These cystic lesions are congenital.
Arachnoid cysts account for only 1% of all intracranial space-occupying lesions.
Intracranial cysts are classified as supratentorial, infratentorial, and supra-infratentorial (tentorial notch) 1).
50-66% occurring within the middle cranial fossa in most series. Ten percent occur in the suprasellar and quadrigeminal regions and approximately 5% each in the posterior fossa and over the frontal convexities
Supratentorial are divided into:
Quadrigeminal plate cistern
Many theories have been postulated for etiopathogenesis of arachnoid cysts. Various hypotheses are: entrapment of CSF in a diverticulum; CSF flow changes leading to arachnoid cell layer tears during the formation of various cisternae; during embryological separation (at around 15th week of gestation) of arachnoid from the dura mater 2).
Spontaneous intracystic hemorrhage in an arachnoid cyst is a rare complication (although hemorrhagic arachnoid cyst is well known in the clinical setting of trauma), which may present with symptoms of raised intracranial pressure (headache, vomiting, altered sensorium) or focal neurological deficits depending on the location and is an indication for surgery 3) 4).
Although complications such as intracystic, subdural, and extradural hematomas are well known after a trauma, spontaneous hemorrhage in an arachnoid cyst is a rare and serious complication with atypical imaging features on cross-sectional imaging and only less than ten cases are documented in the literature 5).
Surgery can be performed with a fairly low risk of complications and yields significant improvement in quality of life correlated to postoperative improvement in headache and dizziness.

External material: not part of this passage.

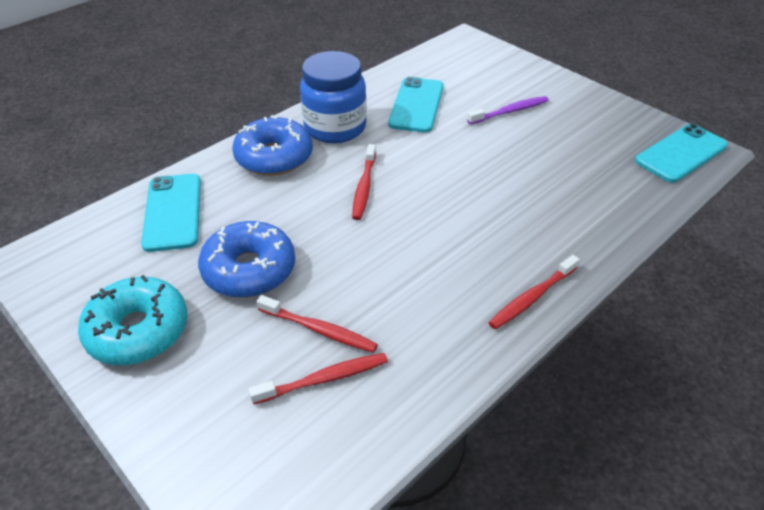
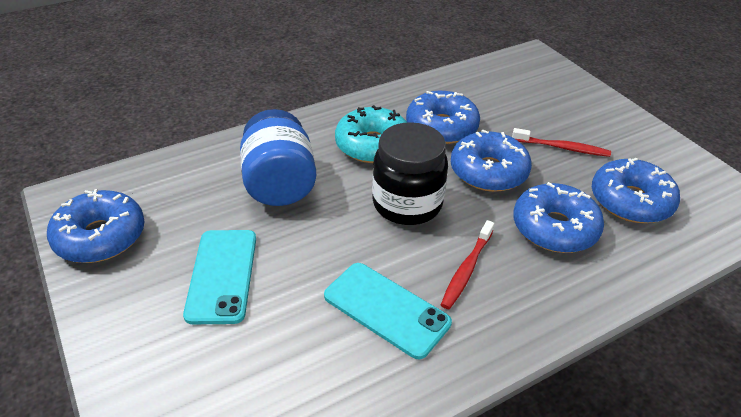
black jar: 0 -> 1
blue donut: 2 -> 5
purple toothbrush: 1 -> 0
red toothbrush: 4 -> 2
turquoise phone: 3 -> 2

These findings may justify a more liberal approach to surgical treatment 6).
There is currently no consensus on the safety of sports participation for patients with an intracranial arachnoid cyst (AC).
A survey was prospectively administered to 185 patients with ACs during a 46-month period at a single institution. Cyst size and location, treatment, sports participation, and any injuries were recorded. Eighty patients completed at least 1 subsequent survey following their initial entry into the registry, and these patients were included in a prospective registry with a mean prospective follow-up interval of 15.9 ± 8.8 months.
A total 112 patients with ACs participated in 261 sports for a cumulative duration of 4410 months or 1470 seasons. Of these, 94 patients participated in 190 contact sports for a cumulative duration of 2818 months or 939 seasons. There were no serious or catastrophic neurological injuries. Two patients presented with symptomatic subdural hygromas following minor sports injuries. In the prospective cohort, there were no neurological injuries
Permanent or catastrophic neurological injuries are very unusual in AC patients who participate in athletic activities. In most cases, sports participation by these patients is safe 7).